I had took out a loan from a payday loan office. Up until now I haven’t been able to pay for it.

Asked on March 23, 2011 under Bankruptcy Law, California

Answers:

M.D., Member, California and New York Bar / FreeAdvice Contributing Attorney

Answered 11 years ago | Contributor

Check to see if it is legal for this company to do business in CA or if any of your rights have been violated. For further information go to: http://www.inlandlegal.org/publications/consumer/ENGLISH_Pay_Day_Loans_Brochure.pdf.  If this is a valid debt, your creditor can go to court and win a judgment.  If that happens, then your non-exempt assets are at risk.  This includes a portion of your wages as allowed by state law. Under both CA and federal law, creditors cannot collect more than 25% of a debtor's disposable earnings.  Additionally, CA creates an another exemption by permitting employees to declare a greater portion of disposable earnings if they need extra funds to cover basic living expenses. This exemption is permitted as long as the debt was not incurred from previous living expenses or is the result of delinquent child support or alimony payments.  Finally, there also a limitation on garnishment. The debtor's disposable income after garnishment must be equal to or more than 30 times the federal minimum wage. So if the debtor doesn't have at least 30 times this wage for disposable earnings after garnishment, the full 25% permitted by law cannot be taken.

Note: Until a judgement is obtained in court, there can be no garnishment. And you should receive notice of the court proceedings first so that you can appear and offer a defense, if you have.

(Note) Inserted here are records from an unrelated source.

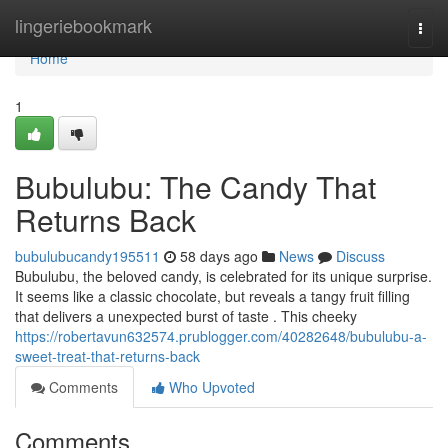
Home
lingeriebookmark
Togg
navi
Home
1
Bubulubu: The Candy That
Returns Back
bubulubucandy195511
58 days ago
News
Discuss
Bubulubu, the beloved candy, is celebrated for its unique surprise.
It seems like a classic chocolate, but reveals a tangy fruit filling
that delivers a unexpected burst of taste . This cheeky
https://robertavun632574.prublogger.com/40282648/bubulubu-a-
sweet-treat-that-returns-back
Comments
Who Upvoted
Comments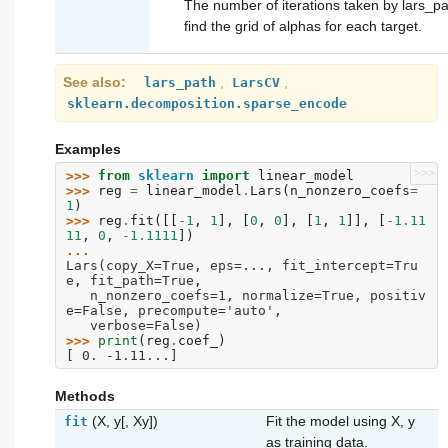
The number of iterations taken by lars_pa
find the grid of alphas for each target.
See also
,
,
lars_path
LarsCV
sklearn.decomposition.sparse_encode
Examples
>>>
>>> 
from
sklearn
import
linear_model
>>> 
reg
=
linear_model
.
Lars
(
n_nonzero_coefs
=
1
)
>>> 
reg
.
fit
([[
-
1
,
1
],
[
0
,
0
],
[
1
,
1
]],
[
-
1.11
11
,
0
,
-
1.1111
])
... 
Lars(copy_X=True, eps=..., fit_intercept=Tru
e, fit_path=True,
   n_nonzero_coefs=1, normalize=True, positiv
e=False, precompute='auto',
   verbose=False)
>>> 
print
(
reg
.
coef_
)
[ 0. -1.11...]
Methods
(X, y[, Xy])
Fit the model using X, y
fit
as training data.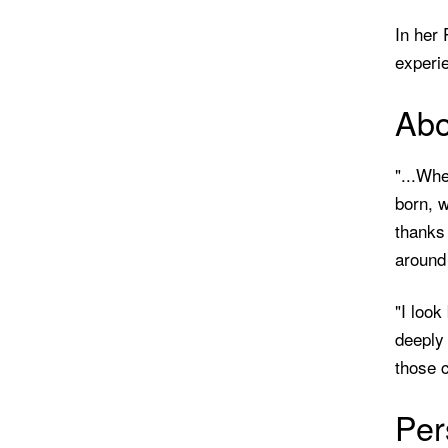
In her
experie
Abo
"...Whe
born, w
thanks
around 
"I look
deeply 
those c
Per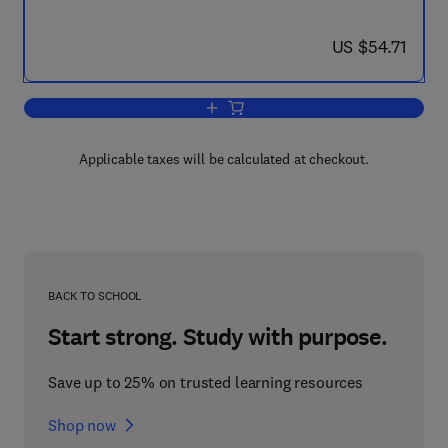
now US $54.71
US $54.71
Add to cart, Interfacial Phenomena in C
Applicable taxes will be calculated at checkout.
BACK TO SCHOOL
Start strong. Study with purpose.
Save up to 25% on trusted learning resources
Shop now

MD, Member, California Bar / FreeAdvice Contributing Attorney

Answered 11 years ago | Contributor

You need to immediately contact your state's department of banking and find out if it is legal for this company to do business in your state and if it is licensed to conduct such activity. If it is not, you may have an out on paying and point to the state statute to the collection agency. You may even be better served by filing a written dispute with the credit reporting agencies on this matter by showing the statute, the fact (if it is true this company is not licensed to do such business in your state) they are not licensed and the collection agency contact information to help get this off of your credit report before any suit is filed. Never ever concur and agree or confirm you owe this debt when such an agency calls because you don't know if the statute of limitations has run and you don't know if you actually owe the debt. If the statute of limitations has run and you confirm or affirm the debt, the time period to sue begins all over again.